Church of England announces disinvestment from fossil fuel companies

22 Jun 2023 News

The Church of England

The Church Commissioners for England and the Church of England Pensions Board have announced that they will independently disinvest from fossil fuel companies.

The Commissioners, the charity investment arm of the Church of England, said that it will exclude oil and gas giants from its portfolio and companies that are “engaged in the exploration, production and refining of oil or gas, unless they are in genuine alignment with a 1.5°C pathway, by the end of 2023”.

It said the decision to disinvest was taken after a number of companies failed to meet various climate goals on time.

This follows the Commissioners’ decision in 2021 to exclude 20 major oil and gas firms from its investment portfolio.

It also comes after four priests urged the Commissioners and Pensions Board to “cut ties” with oil and gas companies in a protest last November.

Failure to meet climate hurdles

In 2018, the Church of England passed a Synod motion setting out a five-year strategy to invest in climate solutions, engage with high-carbon emitting firms, and divest from fossil fuels companies not aligned with the Paris Agreement.

As part of this, the Church of England’s National Investing Bodies (NIBs) developed several “hurdles” requiring those companies to meet “progressively more ambitious climate change performance criteria” by July 2023.

In a report for the General Synod, the NIBs said that as none of the oil and gas giants passed the hurdles, the Church would disinvest from fossil fuel companies accordingly.

These include BP, Ecopetrol, Eni, Equinor, ExxonMobil, Occidental Petroleum, Pemex, Repsol, Sasol, Shell, and Total.

‘We set the bar of expectations high’

The NIBs said in the report that they “set the bar of our expectations high for where companies should be in their commitments by July 2023”.

“We also set the bar of our expectations high for where companies should be in their commitments by July 2023,” the report reads.

“We are clear that fossil fuel companies’ targets need to be aligned with the Paris Agreement in the short, medium and long term to be credible. This is critical to the integrity of a genuine net zero commitment.

“Some companies have come close, and indeed it is in no small part down to the efforts of each of the NIBs working collaboratively with other investors through global engagement initiatives such as Climate Action 100+, that they have done so. However, as this report sets out, no fossil fuel company has met the 2023 hurdles.”

Alan Smith, first church estates commissioner, said that the decision to disinvest was not “taken lightly”.

“Soberingly, the energy majors have not listened to significant voices in the societies and markets they serve and are not moving quickly enough on the transition. If any of these energy companies come into alignment with our criteria in the future, we would reconsider our position. Indeed, that is something we would hope for,” he added. 

Christian Aid: Decison is ‘damning indictment’ of oil and gas industry

Jennifer Larbie, Christian Aid’s head of global advocacy, said that “the Church of England’s decision to divest from fossil fuel companies is a damning indictment of the harm these corporations are doing to the world”.

“Over the years the support of Church investors has emboldened oil and gas companies and given them the social licence and political capital to influence politicians around the world.

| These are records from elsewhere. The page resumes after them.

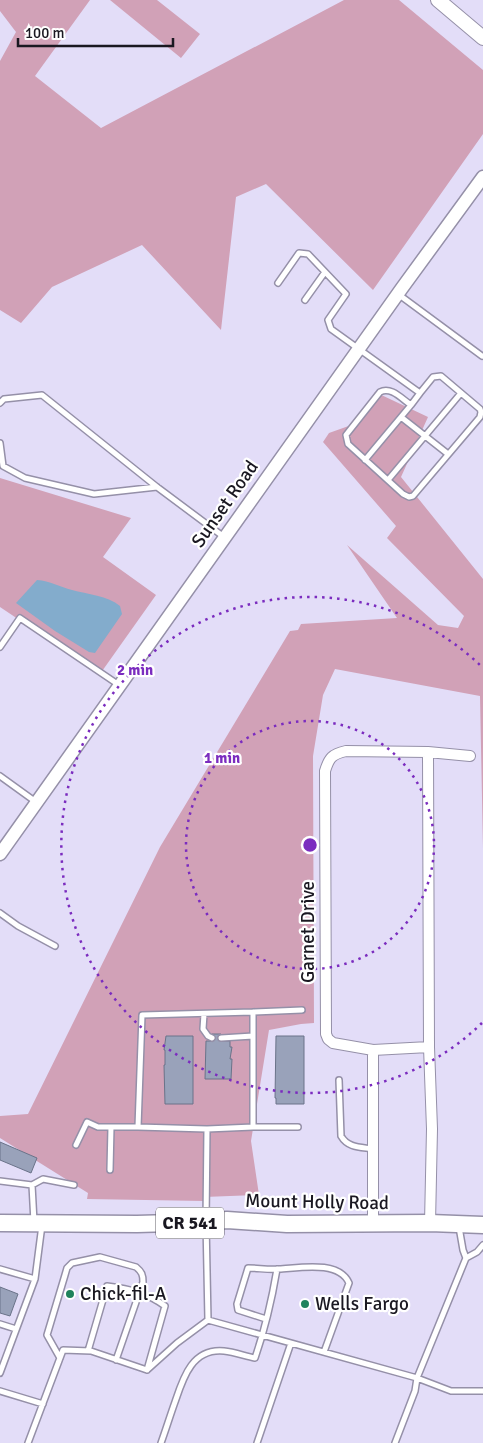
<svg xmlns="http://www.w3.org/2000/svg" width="483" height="1443" font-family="Signika,sans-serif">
<rect width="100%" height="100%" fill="#e3ddf8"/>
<path fill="#d1a1b7" d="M0,0H90L35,76L101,128L344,0H399L483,70V134L373,290L266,184L236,197L221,330L142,245L52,287L21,323L0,310V61L16,32L0,11Z
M110,0H157L200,34L181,58Z
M375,392L428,417L401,477L483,579V848L480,696L335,669L323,695L313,756L314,1023L301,1024L269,1030L251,1141L259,1195L204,1197V1201L87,1199L88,1193L0,1138V1116L28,1114L160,847L290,631L298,630L301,624L397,618L347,545L438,625L458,628L464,616L387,538L396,526L323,442L329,433L357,423Z
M0,478L131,518L103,557L156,595L100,674L0,607Z"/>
<path fill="#83accc" d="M37,580C50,581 60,587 72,590C87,594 108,596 120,606L122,614L95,653L89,652L55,631L16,603Z"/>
<path fill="#99a2ba" stroke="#6a7389" d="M212,1034H221V1041H230V1047H232L230,1059H232L231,1079H205L206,1041H212Z
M166,1036H193V1104H165L164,1065H165V1050H164Z
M276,1036H304V1104H276V1098H275Z
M0,1142L37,1158L31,1173L0,1160Z
M0,1287L18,1294L10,1316L0,1313Z"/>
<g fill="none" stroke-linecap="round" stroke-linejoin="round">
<defs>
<path id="service" d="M278,283L299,253L308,254L346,294L328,320L331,329L420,393L433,377L441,376L480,409L481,412L480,417L413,496L409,497L403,494L348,444L346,435L380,392C391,386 402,399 411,405L420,393
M398,294L482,356
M305,300L325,272
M0,403L4,399L42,395L157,487L224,537
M401,417L448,454
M0,443L3,466L25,478L94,494L157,487
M365,460L411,405
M388,480L461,393
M0,647L20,618L119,685
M0,776L36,802
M0,913L18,926L55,946
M253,1012L302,1010
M204,1014L203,1029L208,1036L212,1038
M221,1038L253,1036
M339,1080L341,1136C348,1148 360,1147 373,1149
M253,1127H298
M207,1129L253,1127V1012L142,1015L138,1127L207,1129L206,1222L208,1320L417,1378L415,1391L395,1443
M76,1145L87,1122L98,1127H138
M110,1170L111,1127
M0,1181L32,1185L43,1179L74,1185
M32,1185L34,1222
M459,1227L463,1250L466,1258
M483,1245L477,1252L466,1258L417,1378L451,1391H483
M0,1269L35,1279
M266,1319L238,1310L237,1304L248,1268C258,1268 269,1270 279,1269C299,1268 339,1260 349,1283L324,1352
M0,1324L16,1329
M88,1351L107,1286C127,1288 149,1294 165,1306L147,1370
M60,1358L47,1335L65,1275L67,1268L72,1263L100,1257L136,1267C142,1272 143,1275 143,1282L116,1360
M0,1373L35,1279L42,1225
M0,1391L43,1404
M28,1443L63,1350L91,1351L147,1370L177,1343L208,1320
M161,1443C166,1429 170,1416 175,1402C183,1378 192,1348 224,1351C234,1352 245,1356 255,1358C265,1329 272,1299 277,1269
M257,1443L291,1343"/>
<path id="minor" d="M428,752L429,1047L432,1129L430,1223
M429,1047L373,1050L333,1043L328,1039L326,1034L325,771C329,758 332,754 346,751L428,752L470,756
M373,1050V1224"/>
<path id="tertiary" d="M0,854L402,288L483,177"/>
<path id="secondary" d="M438,0L483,38"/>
<path id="trunk" d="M0,1223L137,1224L206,1222L227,1220L287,1224L430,1223L483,1225"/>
</defs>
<use href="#service" stroke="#9590a8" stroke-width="8"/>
<use href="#minor" stroke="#9590a8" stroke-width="12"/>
<use href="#tertiary" stroke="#9590a8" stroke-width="15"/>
<use href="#secondary" stroke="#9590a8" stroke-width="16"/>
<use href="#trunk" stroke="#9590a8" stroke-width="19"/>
<use href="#service" stroke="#fff" stroke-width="5"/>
<use href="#minor" stroke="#fff" stroke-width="10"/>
<use href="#tertiary" stroke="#fff" stroke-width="12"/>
<use href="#secondary" stroke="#fff" stroke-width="14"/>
<use href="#trunk" stroke="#fff" stroke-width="16"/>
</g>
<g fill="none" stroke="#7b2cbf" stroke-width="2.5" stroke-dasharray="2.5 5">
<circle cx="310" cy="845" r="124"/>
<path d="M482 1023A248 248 0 1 1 482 667"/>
</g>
<g fill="#20835c" stroke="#fff" stroke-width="2">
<circle cx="70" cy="1294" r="5"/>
<circle cx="305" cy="1304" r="5"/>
</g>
<g text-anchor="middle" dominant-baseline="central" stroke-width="4.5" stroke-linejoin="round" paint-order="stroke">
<rect fill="#fff" stroke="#5f5d64" stroke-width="1" x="156" y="1207.5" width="68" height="31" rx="4"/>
<g font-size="18" font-weight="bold" fill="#1a1821">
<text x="190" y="1223">CR 541</text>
</g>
<g font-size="19" fill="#1a1821" stroke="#fff">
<text transform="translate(225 504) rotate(-55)">Sunset Road</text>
<text transform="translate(308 932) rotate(-90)">Garnet Drive</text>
<text transform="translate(317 1202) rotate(1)">Mount Holly Road</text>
</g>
<g font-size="19" fill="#1a1821" stroke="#fff" text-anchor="start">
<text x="80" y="1294">Chick-fil-A</text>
<text x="315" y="1304">Wells Fargo</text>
</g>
</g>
<circle cx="310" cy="845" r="8" fill="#7b2cbf" stroke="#fff" stroke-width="2.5"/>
<g font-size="15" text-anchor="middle" font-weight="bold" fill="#7b2cbf" stroke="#fff" stroke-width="4.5" stroke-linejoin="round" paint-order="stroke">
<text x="135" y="675">2 min</text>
<text x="222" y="763">1 min</text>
</g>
<path d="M18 38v8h155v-8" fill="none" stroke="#1a1821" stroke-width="2.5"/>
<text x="25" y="38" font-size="15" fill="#1a1821" stroke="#ffffff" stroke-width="4" paint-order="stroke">100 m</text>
</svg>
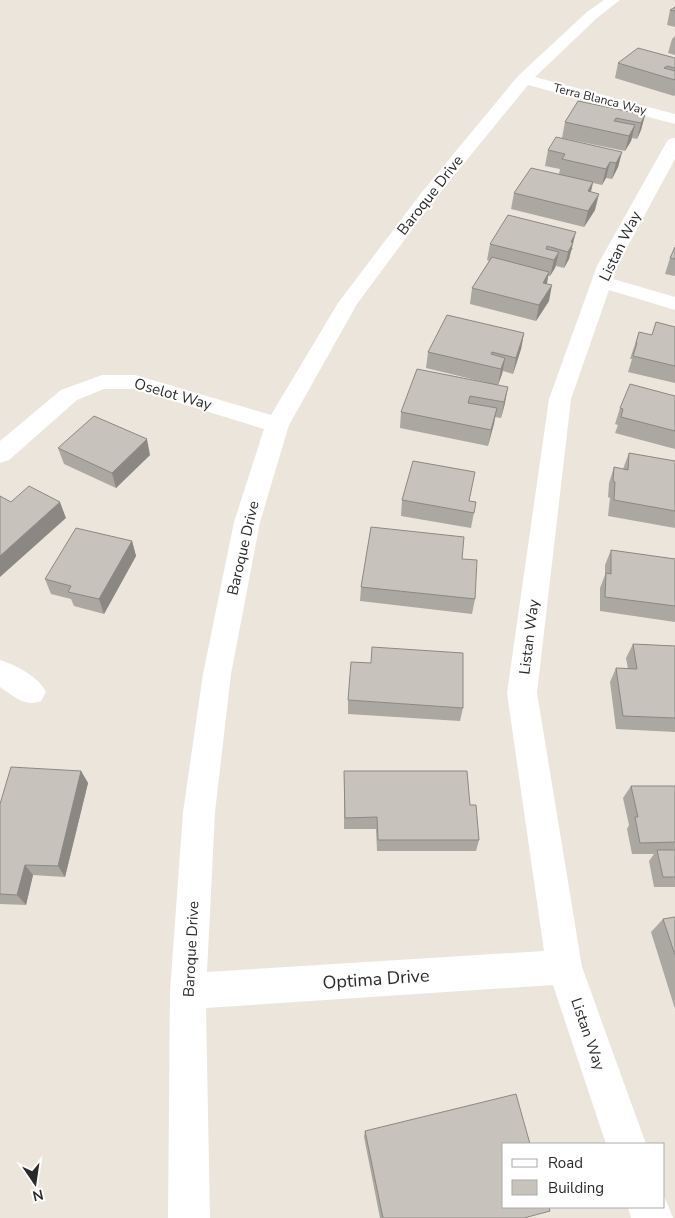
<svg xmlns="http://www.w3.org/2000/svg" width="675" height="1218" viewBox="0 0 675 1218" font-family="'Nunito Sans',sans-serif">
<rect width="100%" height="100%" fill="#ece5db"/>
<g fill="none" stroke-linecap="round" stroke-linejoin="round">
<path fill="#fff" fill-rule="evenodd" d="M604,0H620L597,18L535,77L675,114V124L528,85L434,200L357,304L289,425L260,522L231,674L215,812L207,972L544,951L507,693L549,399L597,266L666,143L669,139L675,138V159L617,266L613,279L675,297V310L609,290L571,399L537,693L582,967L646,1144H606L553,985L206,1008L210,1218H168L170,991L183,812L203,674L234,522L264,429L134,389H104L77,400L9,460L0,463V441L61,390L102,375H135L271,415L338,303L422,192L518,76L587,12Z
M0,660C16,665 38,676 46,692L41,701C24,707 15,697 0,687Z
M664,1196L673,1218H631L628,1207H664Z"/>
</g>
<path fill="#aba7a1" d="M675,7V27L667,25L670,10Z
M675,36V55L668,53L672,39Z
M675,58V95L674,96L615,78L618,63Z
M645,115L641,130L637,139L632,138L631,141L625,151L562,138L565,122Z
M548,150L622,152L618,167L612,179L606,178L602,185L593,183L591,192L595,210L584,227L511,209L514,193L559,174L560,169L545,166Z
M490,244L573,248L571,251L569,259L564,268L556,266L550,276H548L547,283L549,301L536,321L470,304L472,288L489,261L487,260Z
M675,247V276L665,274L670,258Z
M656,322L675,327V383L628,372L632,359H630L639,332L652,335Z
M524,333L521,349L513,374L503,371L498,385L505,403L501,418L495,417L488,446L400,428L401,412L484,382L426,368L428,352Z
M675,396V449L615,433L618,425L615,424L620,408Z
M58,448L150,455L116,488L64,464Z
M629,453L675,461V528L608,516L610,498L608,497L609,483L614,467L623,469Z
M402,500L470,501L476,502L471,528L401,516Z
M132,541L136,556L104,614L74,606L71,599L51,594L45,579Z
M611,550L675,559V622L600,611V588L605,575V565Z
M462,559L475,599L472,614L360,601L361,587Z
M633,644L675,646V732L616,729L610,682L616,668L628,669L626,658Z
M348,700L463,708L460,721L348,714Z
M81,771L88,783L65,877L33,875L26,905L0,904V804Z
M344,771L470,805L479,840L476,851H377L376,829H344Z
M631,786H675V887H654L649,861L654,854H632L627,829L629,825L623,798Z
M675,917V1009L651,932L663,919Z
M365,1131L524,1218H380L364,1137Z"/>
<path fill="#8b8883" d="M645,115L641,130L637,139L641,123Z
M635,125L631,141L625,151L629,136Z
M622,152L618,167L612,179L616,163Z
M610,162L606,178L602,185L606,169Z
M593,182L589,198L588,191Z
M599,194L595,210L584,227L588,211Z
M576,232L569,259L564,268L571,242Z
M559,252L555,268L550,276L554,260Z
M549,272L546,288L543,283Z
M552,285L549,301L536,321L539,305Z
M524,333L521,349L513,374L516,358Z
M505,358L502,374L498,385L501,369Z
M508,387L505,403L501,418L504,402Z
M497,408L494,424L488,446L491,430Z
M147,439L150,455L116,488L112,473Z
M60,502L66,518L0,577V556Z
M132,541L136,556L104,614L99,599Z
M81,771L88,783L65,877L58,866Z
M25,865L33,875L26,905L17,895Z"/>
<path fill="#c7c2bb" stroke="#8b8883" d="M675,7V11L670,10Z
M638,48L675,58V68L667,66L664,68L675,71V80L618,63Z
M578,101L645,115L641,123L616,118L614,121L635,125L629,136L565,122Z
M556,137L622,152L616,163L610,162L606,169L562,159L565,154L548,150Z
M531,168L593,182L588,191L599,194L588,211L514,193Z
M508,215L576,232L571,242L573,243L568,252L547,246L546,249L559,252L554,260L490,244Z
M675,247V259L670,258Z
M492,257L549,272L543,283L552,285L539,305L472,288Z
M447,315L524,333L516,358L492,352L491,354L505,358L501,369L428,352Z
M656,322L675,327V366L633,356L637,343H636L639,332L652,335Z
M417,369L508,387L504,402L470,396L468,403L497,408L491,430L401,412Z
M630,384L675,396V431L621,417L623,409L620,408Z
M94,416L147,439L112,473L58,448Z
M629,453L675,461V511L614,500L615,482L613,481L614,467L628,470Z
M413,461L475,472L469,501L476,502L474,513L402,500Z
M29,486L60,502L0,556V496L11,502Z
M371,527L464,537L462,559L477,560L475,599L361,587Z
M76,528L132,541L99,599L68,592L71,586L45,579Z
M611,550L675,559V606L605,597L606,573L611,574Z
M633,644L675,646V718L623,716L616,668L637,669Z
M372,647L463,653V708L348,700L351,662L371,663Z
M11,767L81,771L58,866L25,865L17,895L0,894V804Z
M344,771H467L470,805H476L479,840H378L377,817L345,818Z
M631,786H675V842L640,843L635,817H638Z
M657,850H675V877H663Z
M675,917V955L663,919Z
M516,1094L530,1144H504V1207H549L550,1211L524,1218H383L365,1131Z"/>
<g text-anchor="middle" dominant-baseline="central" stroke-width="4" stroke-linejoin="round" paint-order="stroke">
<g font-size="12" fill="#2a2a2a" stroke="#fff">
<text transform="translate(600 99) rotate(14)">Terra Blanca Way</text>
</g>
<g font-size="15" fill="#2a2a2a" stroke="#fff">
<text transform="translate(430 195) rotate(-52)">Baroque Drive</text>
<text transform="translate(620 246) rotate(-64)">Listan Way</text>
<text transform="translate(173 394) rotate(16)">Oselot Way</text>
<text transform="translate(243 548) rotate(-77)">Baroque Drive</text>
<text transform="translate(529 637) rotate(-83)">Listan Way</text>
<text transform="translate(191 949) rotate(-87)">Baroque Drive</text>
<text transform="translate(588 1034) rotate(71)">Listan Way</text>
</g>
<g font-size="18" fill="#2a2a2a" stroke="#fff">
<text transform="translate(376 979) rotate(-4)">Optima Drive</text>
</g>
</g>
<rect x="502" y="1143" width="162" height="65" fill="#ffffff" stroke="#aaaaaa"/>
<rect x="512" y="1159" width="25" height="8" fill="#ffffff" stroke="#aaaaaa"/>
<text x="548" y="1168" font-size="15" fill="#2a2a2a">Road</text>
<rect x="512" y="1180" width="25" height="15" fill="#c7c2bb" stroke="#aaaaaa"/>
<text x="548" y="1193" font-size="15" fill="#2a2a2a">Building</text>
<g transform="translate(35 1183) rotate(167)" stroke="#ffffff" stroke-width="4" paint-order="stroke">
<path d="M0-4L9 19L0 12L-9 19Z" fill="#2a2a2a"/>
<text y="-8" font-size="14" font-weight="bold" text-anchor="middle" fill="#2a2a2a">N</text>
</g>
</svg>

That time has ended,” she continued.

“For decades many fossil fuel companies have known the harm their activity is causing yet they continue to spend millions lobbying governments to block efforts to tackle the climate crisis. Profiting from climate suffering caused by fossil fuels should carry the same stigma as investing in smoking or arms dealing.”

Larbie added that it is “telling that the Church of England, which has worked tirelessly to engage with the oil and gas industry and shift it onto a sustainable approach, has decided that these companies are beyond the pale”.

“If ever there was a sign that the UK government needed to step in and tax fossil fuel profits to pay for the damage they have caused, this is it. It’s only right that the polluters should pay.”